Le procès contre Standard & Poor’s devait s’ouvrir en septembre 2015. Il n’aura sans doute pas lieu. Car l’agence de notation serait actuellement en train de négocier avec le département de la Justice américaine un accord de l’ordre de 1 milliard de dollars pour solder le contentieux, affirme mardi le « New York Times ». Standard & Poor’s est poursuivi par les autorités américaines pour avoir sous-évalué les risques de certains actifs immobiliers à l’origine de la crise financière de 2008. « Le département de la Justice et plus d’une dizaine de ministres de la Justice (« attorney general ») de plusieurs Etats réclament à S&P plus de 1 milliard de dollars pour mettre fin aux poursuites », a indiqué le quotidien sur son site Internet, en citant des sources proches du dossier. L’enjeu d’un tel procès, s’il avait lieu, ne serait pas mince. Jamais auparavant une autorité fédérale n’a intenté une telle action contre une agence de notation.

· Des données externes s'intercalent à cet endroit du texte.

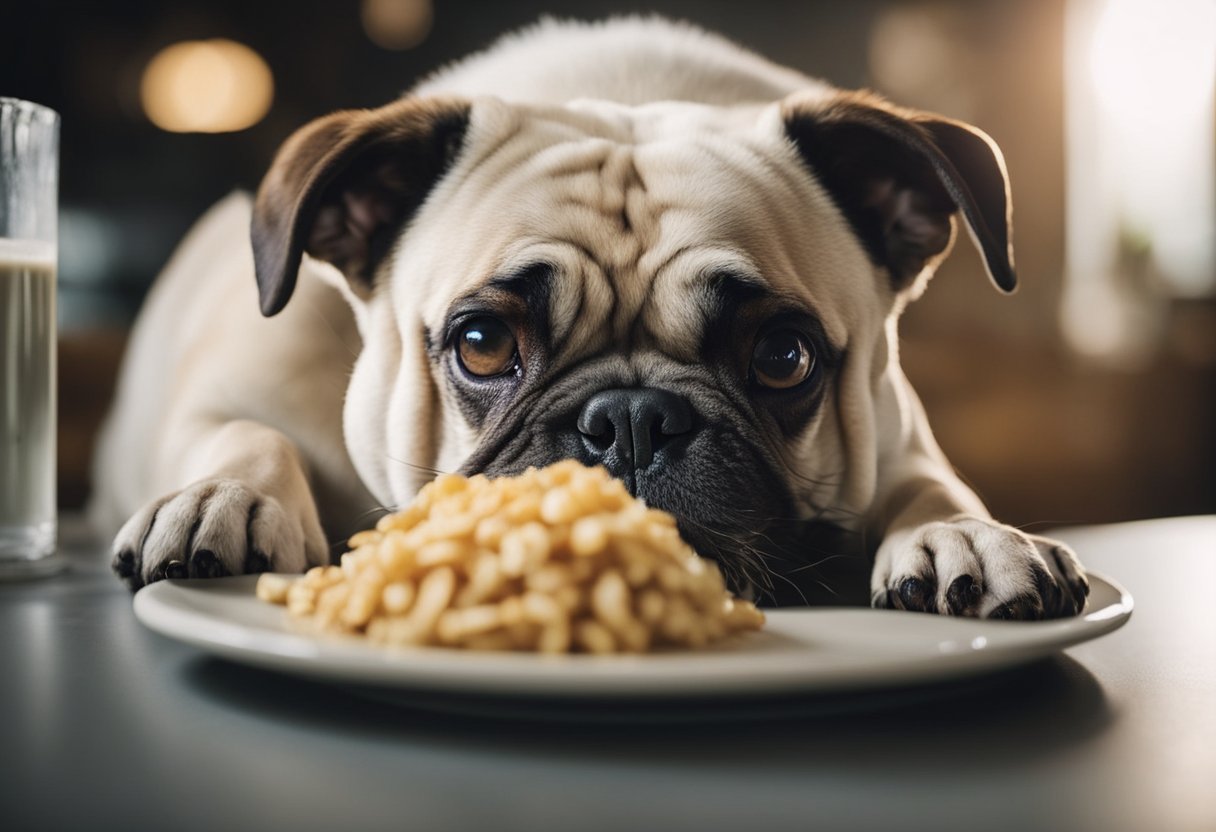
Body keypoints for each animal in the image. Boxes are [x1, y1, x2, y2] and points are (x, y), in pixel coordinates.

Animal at [89, 14, 1089, 617]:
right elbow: (243, 434)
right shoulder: (240, 390)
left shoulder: (898, 433)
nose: (632, 420)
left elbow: (932, 484)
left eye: (783, 357)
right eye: (482, 345)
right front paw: (229, 497)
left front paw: (963, 535)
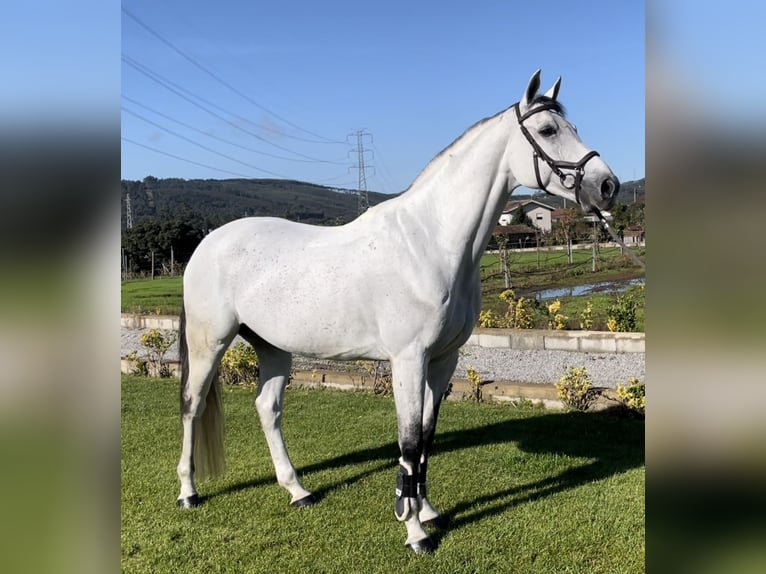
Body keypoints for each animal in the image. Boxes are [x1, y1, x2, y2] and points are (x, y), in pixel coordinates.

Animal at [177, 70, 620, 556]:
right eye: (547, 130)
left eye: (572, 126)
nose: (607, 186)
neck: (429, 243)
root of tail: (207, 243)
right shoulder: (408, 360)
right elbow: (408, 442)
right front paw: (415, 534)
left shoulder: (443, 361)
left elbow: (425, 437)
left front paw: (425, 510)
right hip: (211, 342)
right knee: (192, 405)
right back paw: (188, 493)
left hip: (274, 348)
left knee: (267, 408)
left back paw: (298, 491)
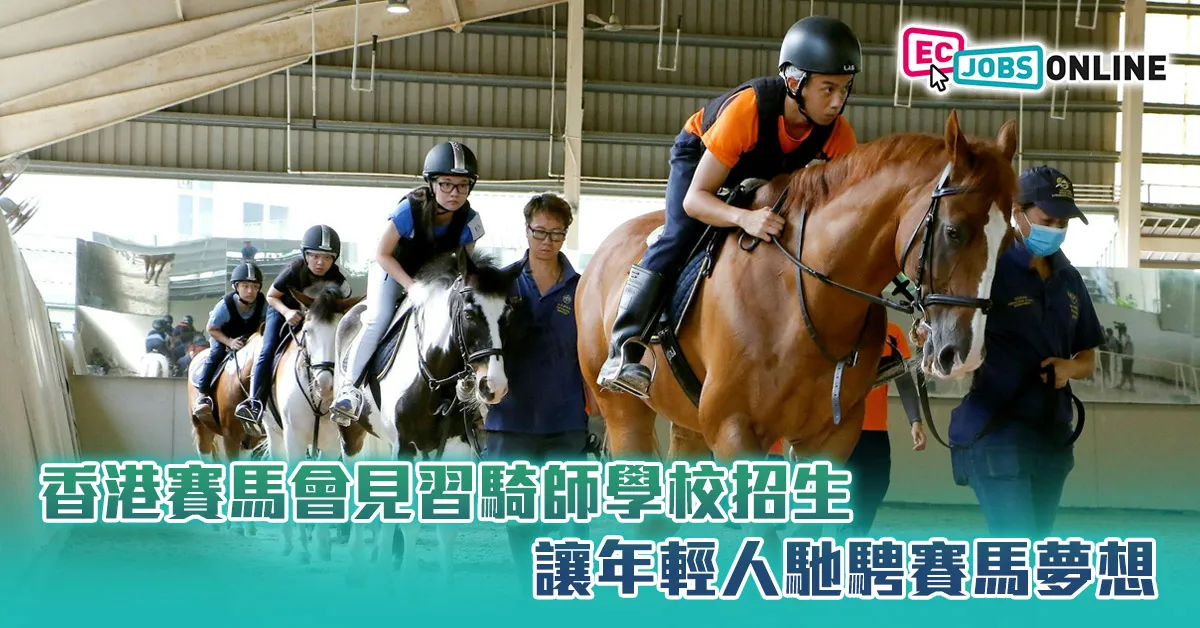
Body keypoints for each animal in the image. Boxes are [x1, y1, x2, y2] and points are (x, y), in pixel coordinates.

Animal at [184, 331, 267, 535]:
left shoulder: (254, 440)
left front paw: (247, 524)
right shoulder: (231, 436)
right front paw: (237, 524)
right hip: (202, 428)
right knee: (205, 457)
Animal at [257, 282, 363, 564]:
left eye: (339, 332)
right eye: (307, 331)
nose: (324, 383)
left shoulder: (331, 442)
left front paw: (322, 546)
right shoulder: (293, 436)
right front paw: (303, 548)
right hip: (275, 434)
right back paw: (288, 541)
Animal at [334, 248, 520, 589]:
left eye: (506, 315)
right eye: (470, 314)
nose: (494, 386)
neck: (435, 378)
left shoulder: (455, 449)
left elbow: (446, 526)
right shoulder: (406, 447)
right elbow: (405, 520)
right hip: (352, 433)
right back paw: (358, 567)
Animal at [576, 111, 1018, 543]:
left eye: (1008, 241)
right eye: (953, 231)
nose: (961, 354)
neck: (800, 299)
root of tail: (599, 259)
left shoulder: (830, 436)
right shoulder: (732, 427)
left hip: (688, 419)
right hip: (623, 408)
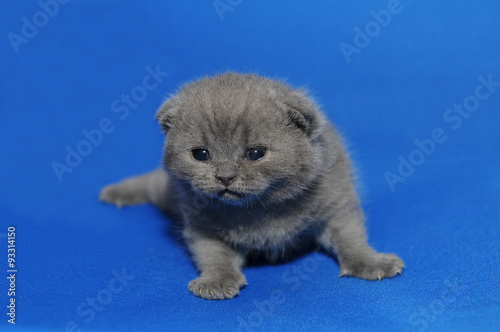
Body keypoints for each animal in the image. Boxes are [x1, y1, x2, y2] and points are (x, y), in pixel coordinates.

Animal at [99, 72, 404, 300]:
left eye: (255, 153)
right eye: (201, 154)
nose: (225, 176)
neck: (262, 208)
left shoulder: (337, 202)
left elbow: (351, 238)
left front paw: (371, 262)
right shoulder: (200, 225)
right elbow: (214, 254)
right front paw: (217, 281)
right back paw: (116, 192)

Si la justice venait à lui donner raison, ce serait toute la ligne de défense des agences – qui invoquent le 1er amendement, sur la liberté d’expression – qui volerait en éclats.

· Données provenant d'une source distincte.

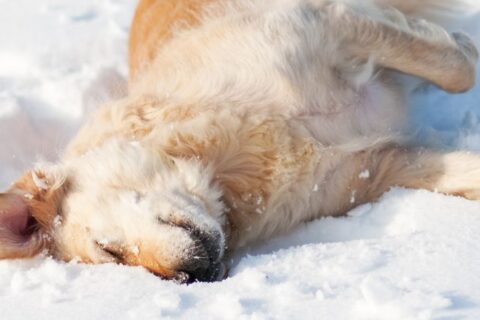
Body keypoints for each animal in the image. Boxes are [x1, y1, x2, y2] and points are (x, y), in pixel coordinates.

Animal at [0, 0, 480, 282]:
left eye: (110, 250)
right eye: (119, 263)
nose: (191, 276)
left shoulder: (320, 24)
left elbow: (457, 68)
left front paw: (465, 46)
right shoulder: (374, 169)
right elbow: (455, 172)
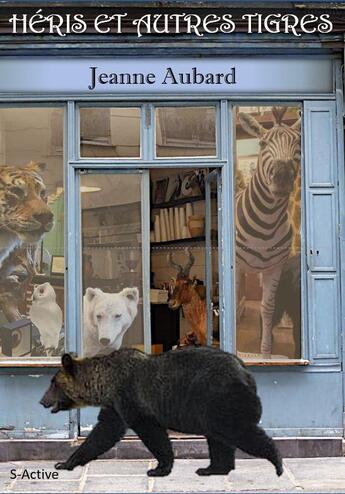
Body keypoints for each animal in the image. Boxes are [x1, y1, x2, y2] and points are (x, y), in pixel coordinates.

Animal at [40, 346, 282, 476]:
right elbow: (102, 434)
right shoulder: (115, 406)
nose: (42, 401)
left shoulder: (131, 398)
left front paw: (159, 468)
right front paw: (65, 462)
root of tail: (248, 374)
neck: (105, 385)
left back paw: (277, 462)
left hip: (220, 399)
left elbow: (151, 432)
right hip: (214, 408)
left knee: (236, 431)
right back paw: (212, 468)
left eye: (53, 383)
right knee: (219, 438)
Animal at [235, 107, 300, 356]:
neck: (267, 222)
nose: (282, 177)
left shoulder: (276, 267)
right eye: (262, 144)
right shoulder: (235, 266)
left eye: (298, 143)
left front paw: (265, 354)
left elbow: (268, 308)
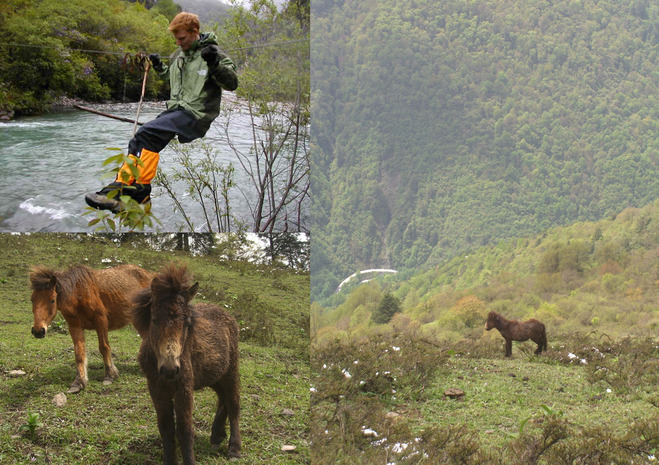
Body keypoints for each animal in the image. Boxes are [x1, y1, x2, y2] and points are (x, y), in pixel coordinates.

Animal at [29, 262, 152, 390]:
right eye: (32, 300)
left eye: (52, 300)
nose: (38, 331)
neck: (79, 295)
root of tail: (149, 275)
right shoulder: (75, 327)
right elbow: (79, 354)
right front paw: (79, 382)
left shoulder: (101, 322)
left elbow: (104, 348)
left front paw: (110, 375)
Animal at [132, 262, 242, 462]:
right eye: (154, 320)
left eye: (187, 323)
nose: (170, 370)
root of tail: (226, 314)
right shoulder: (156, 388)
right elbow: (166, 429)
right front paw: (170, 460)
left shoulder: (184, 387)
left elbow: (184, 430)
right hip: (212, 375)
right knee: (222, 397)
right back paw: (216, 435)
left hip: (231, 370)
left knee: (233, 402)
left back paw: (234, 448)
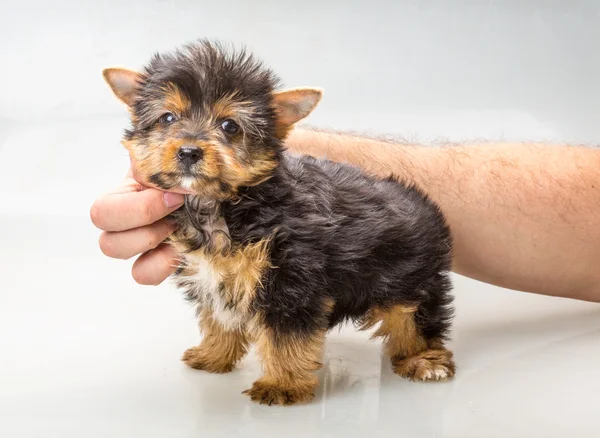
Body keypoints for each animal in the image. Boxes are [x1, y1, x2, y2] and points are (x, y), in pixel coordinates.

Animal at [103, 39, 452, 406]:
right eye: (167, 118)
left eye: (230, 126)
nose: (188, 151)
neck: (219, 204)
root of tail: (419, 200)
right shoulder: (213, 275)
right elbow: (218, 317)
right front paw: (215, 354)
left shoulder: (291, 276)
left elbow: (286, 334)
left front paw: (282, 383)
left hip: (410, 275)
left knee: (415, 318)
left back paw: (424, 359)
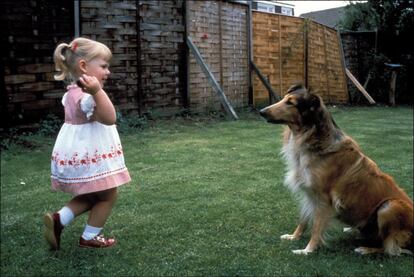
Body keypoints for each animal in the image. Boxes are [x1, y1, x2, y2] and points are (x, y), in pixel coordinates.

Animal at [260, 83, 412, 254]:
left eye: (290, 103)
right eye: (284, 99)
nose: (261, 112)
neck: (313, 138)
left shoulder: (323, 198)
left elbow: (316, 227)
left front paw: (308, 250)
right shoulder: (308, 194)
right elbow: (303, 219)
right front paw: (294, 237)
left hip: (389, 206)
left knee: (392, 249)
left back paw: (366, 249)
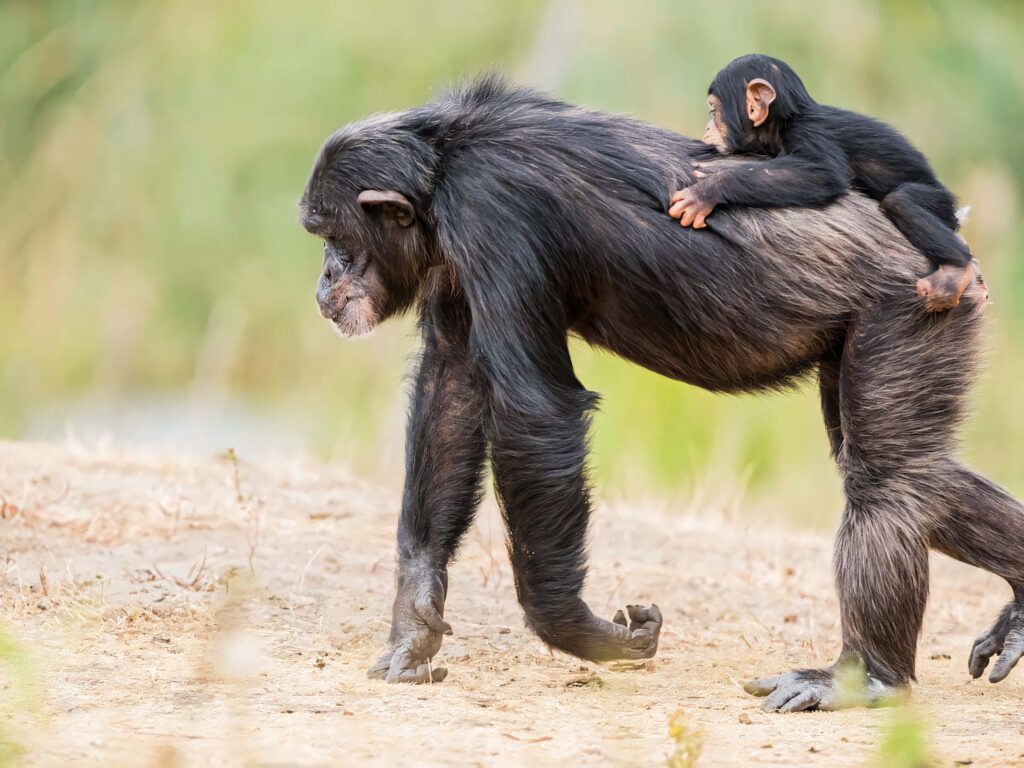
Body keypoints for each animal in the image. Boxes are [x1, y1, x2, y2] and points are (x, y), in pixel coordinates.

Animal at [668, 54, 975, 313]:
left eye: (713, 110)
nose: (708, 127)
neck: (786, 121)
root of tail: (956, 213)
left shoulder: (809, 132)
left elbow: (825, 174)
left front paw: (707, 191)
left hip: (939, 202)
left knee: (903, 201)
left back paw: (955, 270)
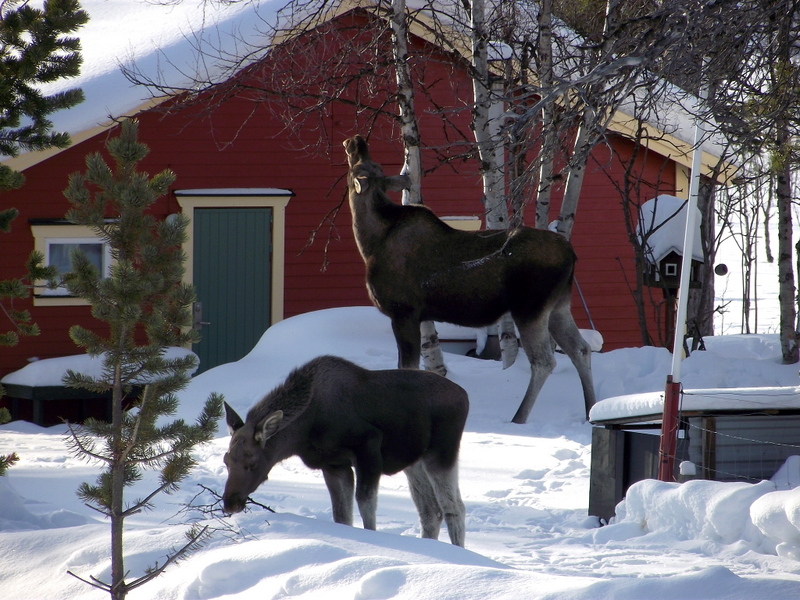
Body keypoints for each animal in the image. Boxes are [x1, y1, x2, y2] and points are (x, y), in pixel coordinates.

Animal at [222, 354, 468, 548]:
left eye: (252, 463)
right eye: (226, 461)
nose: (230, 502)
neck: (307, 428)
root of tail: (464, 396)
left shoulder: (368, 447)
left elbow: (365, 505)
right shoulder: (334, 465)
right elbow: (342, 516)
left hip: (442, 452)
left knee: (453, 507)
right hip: (415, 463)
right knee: (431, 512)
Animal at [340, 136, 596, 424]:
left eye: (360, 168)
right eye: (375, 167)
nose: (357, 140)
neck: (370, 242)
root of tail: (571, 255)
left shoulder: (403, 311)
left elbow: (406, 366)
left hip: (530, 308)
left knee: (544, 361)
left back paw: (519, 418)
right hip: (559, 306)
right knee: (581, 350)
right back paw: (590, 409)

L’Etat fédéral a porté plainte au civil en février 2013 contre la filiale du groupe de médias américain McGraw-Hill, après avoir échoué auparavant à trouver un compromis financier. Il cherchait à récupérer 5 milliards de dollars au nom des investisseurs qui avaient été lésés par des notes trop généreuses. S&P est accusé d’avoir trompé les investisseurs dans ses notations des « subprimes », ces produits financiers adossés à des prêts hypothécaires à risque, dont la plupart étaient garantis par Fannie Mae et Freddie Mac, deux organismes de refinancement immobilier, qui ont reçu près de 200 milliards de dollars d’aides publiques pour éviter la banqueroute. Selon le département de la Justice américaine, l’agence de rating était dans une situation de conflit d’intérêts : elle touchait de juteux émoluments pour son évaluation de produits dérivés.

 
 

Pour être la seule agence de notation poursuivie par l’administration des Etats-Unis, S&P s’est estimé pendant longtemps victime d’une action punitive. Selon l’agence, la plainte était sans fondement et était surtout une mesure de rétorsion suite à son action retentissante de 2011, lorsqu’elle a abaissé la note des Etats-Unis. L’agence de notation avait alors privé la plus grande puissance économique de son AAA pour la première fois de l’histoire.

Cet accord ne règle pas tous les contentieux qui existent. S&P doit affronter d’autres dossiers juridiques portant pour l’essentiel sur ses pratiques d’avant la crise. Sa maison mère a ainsi passé dans ses comptes du troisième trimestre 2014 une provision de 60 millions de dollars pour payer une éventuelle amende à la SEC, le régulateur des marchés financiers américains, « qui devrait être annoncée dans les semaines à venir », assure le « New York Times ».